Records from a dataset
%%

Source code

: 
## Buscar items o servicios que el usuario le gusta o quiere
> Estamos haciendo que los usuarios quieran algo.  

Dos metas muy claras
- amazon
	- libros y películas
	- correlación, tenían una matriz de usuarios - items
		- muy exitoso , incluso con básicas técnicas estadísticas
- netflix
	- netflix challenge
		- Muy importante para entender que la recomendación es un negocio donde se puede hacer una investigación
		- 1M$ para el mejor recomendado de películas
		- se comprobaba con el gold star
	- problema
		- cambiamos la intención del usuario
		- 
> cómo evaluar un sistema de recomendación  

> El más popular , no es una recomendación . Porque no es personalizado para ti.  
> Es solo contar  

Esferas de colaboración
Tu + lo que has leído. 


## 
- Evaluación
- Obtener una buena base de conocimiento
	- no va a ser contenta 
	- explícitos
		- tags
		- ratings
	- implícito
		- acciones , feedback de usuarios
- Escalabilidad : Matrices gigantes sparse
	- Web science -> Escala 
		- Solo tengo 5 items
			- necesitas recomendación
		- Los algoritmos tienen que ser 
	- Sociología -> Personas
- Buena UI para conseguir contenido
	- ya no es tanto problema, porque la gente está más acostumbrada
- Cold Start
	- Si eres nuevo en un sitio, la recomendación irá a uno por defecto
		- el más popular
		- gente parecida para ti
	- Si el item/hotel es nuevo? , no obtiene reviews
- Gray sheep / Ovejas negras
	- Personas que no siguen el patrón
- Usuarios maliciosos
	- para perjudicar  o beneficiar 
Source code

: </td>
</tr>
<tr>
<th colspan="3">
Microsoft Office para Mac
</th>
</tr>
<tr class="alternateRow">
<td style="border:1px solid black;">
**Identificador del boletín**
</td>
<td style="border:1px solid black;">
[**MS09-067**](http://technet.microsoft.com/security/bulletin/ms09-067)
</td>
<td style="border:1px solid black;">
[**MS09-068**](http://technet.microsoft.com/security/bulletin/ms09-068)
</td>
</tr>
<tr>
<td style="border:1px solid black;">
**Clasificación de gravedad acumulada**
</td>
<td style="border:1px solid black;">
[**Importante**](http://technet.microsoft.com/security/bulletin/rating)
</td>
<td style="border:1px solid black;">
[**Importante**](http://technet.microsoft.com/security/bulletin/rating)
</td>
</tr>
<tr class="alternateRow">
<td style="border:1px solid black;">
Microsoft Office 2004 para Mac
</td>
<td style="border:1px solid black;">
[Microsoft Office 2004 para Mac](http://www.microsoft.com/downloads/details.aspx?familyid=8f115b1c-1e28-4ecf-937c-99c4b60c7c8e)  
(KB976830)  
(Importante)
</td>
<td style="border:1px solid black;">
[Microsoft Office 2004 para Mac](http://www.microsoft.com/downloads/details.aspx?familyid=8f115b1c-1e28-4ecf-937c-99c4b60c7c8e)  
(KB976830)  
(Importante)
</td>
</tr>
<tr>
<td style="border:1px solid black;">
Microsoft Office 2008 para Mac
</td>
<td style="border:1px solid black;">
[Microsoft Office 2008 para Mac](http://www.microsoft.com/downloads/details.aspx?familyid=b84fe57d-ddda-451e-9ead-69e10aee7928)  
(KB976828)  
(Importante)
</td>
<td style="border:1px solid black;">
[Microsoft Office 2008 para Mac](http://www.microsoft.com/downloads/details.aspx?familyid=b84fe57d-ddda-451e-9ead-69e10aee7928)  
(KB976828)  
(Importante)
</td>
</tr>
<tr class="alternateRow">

%%

**TASK BRIEF**
Restate word for word only the lines above from the line containing "- Obtener una buena base de conocimiento" to the line containing "- Si el item/hotel", both of them included.

**ANSWER FOR THE TASK**
- Obtener una buena base de conocimiento
	- no va a ser contenta 
	- explícitos
		- tags
		- ratings
	- implícito
		- acciones , feedback de usuarios
- Escalabilidad : Matrices gigantes sparse
	- Web science -> Escala 
		- Solo tengo 5 items
			- necesitas recomendación
		- Los algoritmos tienen que ser 
	- Sociología -> Personas
- Buena UI para conseguir contenido
	- ya no es tanto problema, porque la gente está más acostumbrada
- Cold Start
	- Si eres nuevo en un sitio, la recomendación irá a uno por defecto
		- el más popular
		- gente parecida para ti
	- Si el item/hotel es nuevo? , no obtiene reviews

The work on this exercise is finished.